One of John McCain’s real assets going into this election cycle was an unusually positive image among political reporters and pundits, dating back to his careful cultivation of them during his 2000 campaign. Indeed, the role of the media in boosting his political prospects was the subject of a much-discussed (among Democrats, at least) book published earlier this year, by David Brock and Paul Waldman, entitled Free Ride.
Well, McCain’s media fan club has been notably shrinking of late, as nicely summarized by Steve Benen on the occasion of Elizabeth Drew’s disavowal of her past positive feelings about the Arizonan:
McCain is certainly losing friends fast, isn’t he? Drew’s condemnation comes just a couple of days after Richard Cohen’s. Which came a couple of days after Stephen Chapman’s. Which followed Michael Kinsley, Thomas Friedman, Sebastian Mallaby, Joe Klein, E.J. Dionne, Jr., Ruth Marcus, Mark Halperin, and Bob Herbert. Even David Brooks is getting there.
All admired John McCain, all held him in the highest regard, and all have been disgusted as McCain has descended into a Republican hack.
There’s still David Broder, I suppose. But by and large, McCain’s support group is now limited to the conservative advocacy media, most of whose members would be a lot happier if they were thumping the tubs for Mitt Romney.
Will this matter in the real world? Hard to say. At a minimum, the MSM’s growing reluctance to give McCain some sort of personal-honor mulligan could exert a slightly restraining influence over the precise depths of nastiness to which his campaign ultimately descends. During the debates, where media ratings typically have an modest but real effect on how voters perceive the performance of candidates, McCain will not benefit like George W. Bush did in 2000 and 2004 from the personal hostility of reporters and pundits towards his opponent.

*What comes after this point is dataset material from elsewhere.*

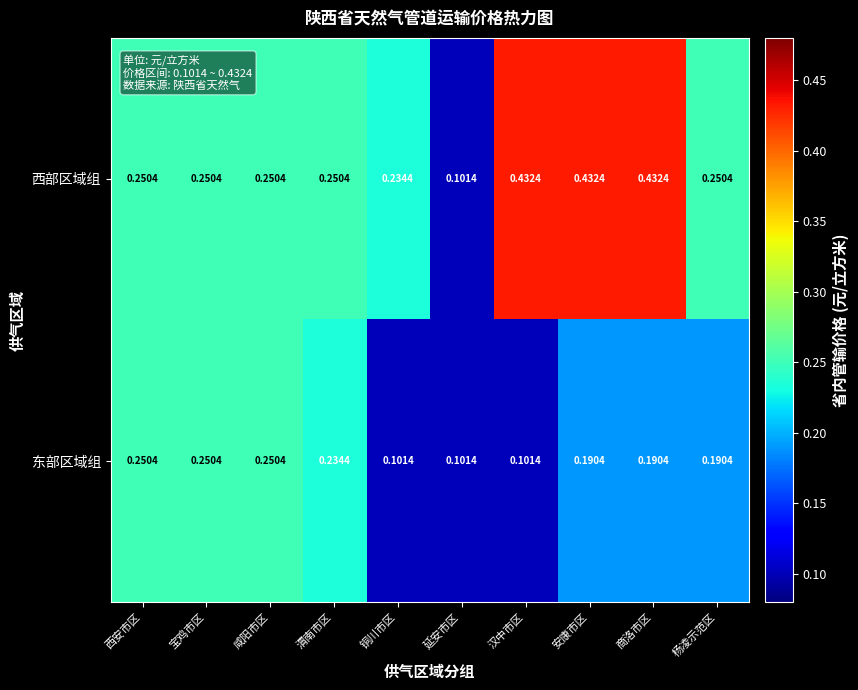

Which series has the widest spread of values?

西部区域组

Team McCain may, of course, simply incorporate media disdain into its panoply of Evil Forces that their candidate is fighting to vanquish, much as they did during the roll-out of the Palin selection. A full-fledged Nixon-Agnew-style assault on the MSM would definitely please “the base,” along with the Fox News types who want to remake the media world in their own image. But that’s a tricky business, which could backfire by making the MSM, long the validator of McCain’s “maverick” street cred, a real and abiding enemy.
The strange thing about this whole phenomenon is the genuine sense of hurt and betrayal exhibited by McCain’s former media friends. It’s been obvious to a lot of us for quite some time that McCain was going to become very McNasty in this general election, as a strategic necessity. It’s what candidates typically do when their party and ideology are jarringly out of step with public opinion–particularly if they are 72 years old and this is their last shot at the brass ring of the presidency.
It says a lot about the McCain Myth that so many smart people thought he’d do less than whatever it took to put himself into a competitive position out of some sort of invincible sense of decency. But now they know better.